┌──
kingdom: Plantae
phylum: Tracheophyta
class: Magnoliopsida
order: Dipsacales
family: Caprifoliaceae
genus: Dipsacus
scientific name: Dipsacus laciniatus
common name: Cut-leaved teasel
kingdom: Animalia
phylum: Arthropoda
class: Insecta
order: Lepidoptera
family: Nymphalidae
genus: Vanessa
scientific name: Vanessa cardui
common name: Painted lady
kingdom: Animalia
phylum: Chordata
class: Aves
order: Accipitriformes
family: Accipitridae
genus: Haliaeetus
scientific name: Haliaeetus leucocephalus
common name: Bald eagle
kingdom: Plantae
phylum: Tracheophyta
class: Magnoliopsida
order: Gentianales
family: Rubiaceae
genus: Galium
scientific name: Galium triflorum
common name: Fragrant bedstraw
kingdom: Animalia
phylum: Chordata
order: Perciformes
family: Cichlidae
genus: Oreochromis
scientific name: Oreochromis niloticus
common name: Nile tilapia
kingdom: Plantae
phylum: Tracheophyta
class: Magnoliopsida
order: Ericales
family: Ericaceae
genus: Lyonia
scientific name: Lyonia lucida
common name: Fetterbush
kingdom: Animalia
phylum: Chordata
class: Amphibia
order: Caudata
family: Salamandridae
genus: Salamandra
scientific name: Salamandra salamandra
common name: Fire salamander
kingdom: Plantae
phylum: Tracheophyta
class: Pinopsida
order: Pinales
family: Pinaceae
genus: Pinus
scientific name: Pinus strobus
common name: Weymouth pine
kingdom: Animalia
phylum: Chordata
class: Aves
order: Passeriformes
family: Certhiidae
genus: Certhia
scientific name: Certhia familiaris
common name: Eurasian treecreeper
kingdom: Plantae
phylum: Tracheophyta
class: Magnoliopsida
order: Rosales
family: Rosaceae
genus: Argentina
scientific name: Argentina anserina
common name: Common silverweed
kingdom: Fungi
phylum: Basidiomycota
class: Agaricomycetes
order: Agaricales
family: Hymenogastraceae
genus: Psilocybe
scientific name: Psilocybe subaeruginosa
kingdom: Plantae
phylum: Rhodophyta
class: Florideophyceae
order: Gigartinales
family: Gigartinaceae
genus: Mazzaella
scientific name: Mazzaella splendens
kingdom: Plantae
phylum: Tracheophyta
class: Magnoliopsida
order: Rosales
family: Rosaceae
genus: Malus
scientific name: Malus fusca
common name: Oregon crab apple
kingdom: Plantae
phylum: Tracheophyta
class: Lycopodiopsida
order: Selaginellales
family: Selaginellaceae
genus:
└──
Lay out every line of all the items above as a JSON list of strings, one string per line, leaving out blank lines.

[
  "kingdom: Plantae",
  "phylum: Tracheophyta",
  "class: Magnoliopsida",
  "order: Dipsacales",
  "family: Caprifoliaceae",
  "genus: Dipsacus",
  "scientific name: Dipsacus laciniatus",
  "common name: Cut-leaved teasel",
  "kingdom: Animalia",
  "phylum: Arthropoda",
  "class: Insecta",
  "order: Lepidoptera",
  "family: Nymphalidae",
  "genus: Vanessa",
  "scientific name: Vanessa cardui",
  "common name: Painted lady",
  "kingdom: Animalia",
  "phylum: Chordata",
  "class: Aves",
  "order: Accipitriformes",
  "family: Accipitridae",
  "genus: Haliaeetus",
  "scientific name: Haliaeetus leucocephalus",
  "common name: Bald eagle",
  "kingdom: Plantae",
  "phylum: Tracheophyta",
  "class: Magnoliopsida",
  "order: Gentianales",
  "family: Rubiaceae",
  "genus: Galium",
  "scientific name: Galium triflorum",
  "common name: Fragrant bedstraw",
  "kingdom: Animalia",
  "phylum: Chordata",
  "order: Perciformes",
  "family: Cichlidae",
  "genus: Oreochromis",
  "scientific name: Oreochromis niloticus",
  "common name: Nile tilapia",
  "kingdom: Plantae",
  "phylum: Tracheophyta",
  "class: Magnoliopsida",
  "order: Ericales",
  "family: Ericaceae",
  "genus: Lyonia",
  "scientific name: Lyonia lucida",
  "common name: Fetterbush",
  "kingdom: Animalia",
  "phylum: Chordata",
  "class: Amphibia",
  "order: Caudata",
  "family: Salamandridae",
  "genus: Salamandra",
  "scientific name: Salamandra salamandra",
  "common name: Fire salamander",
  "kingdom: Plantae",
  "phylum: Tracheophyta",
  "class: Pinopsida",
  "order: Pinales",
  "family: Pinaceae",
  "genus: Pinus",
  "scientific name: Pinus strobus",
  "common name: Weymouth pine",
  "kingdom: Animalia",
  "phylum: Chordata",
  "class: Aves",
  "order: Passeriformes",
  "family: Certhiidae",
  "genus: Certhia",
  "scientific name: Certhia familiaris",
  "common name: Eurasian treecreeper",
  "kingdom: Plantae",
  "phylum: Tracheophyta",
  "class: Magnoliopsida",
  "order: Rosales",
  "family: Rosaceae",
  "genus: Argentina",
  "scientific name: Argentina anserina",
  "common name: Common silverweed",
  "kingdom: Fungi",
  "phylum: Basidiomycota",
  "class: Agaricomycetes",
  "order: Agaricales",
  "family: Hymenogastraceae",
  "genus: Psilocybe",
  "scientific name: Psilocybe subaeruginosa",
  "kingdom: Plantae",
  "phylum: Rhodophyta",
  "class: Florideophyceae",
  "order: Gigartinales",
  "family: Gigartinaceae",
  "genus: Mazzaella",
  "scientific name: Mazzaella splendens",
  "kingdom: Plantae",
  "phylum: Tracheophyta",
  "class: Magnoliopsida",
  "order: Rosales",
  "family: Rosaceae",
  "genus: Malus",
  "scientific name: Malus fusca",
  "common name: Oregon crab apple",
  "kingdom: Plantae",
  "phylum: Tracheophyta",
  "class: Lycopodiopsida",
  "order: Selaginellales",
  "family: Selaginellaceae",
  "genus:"
]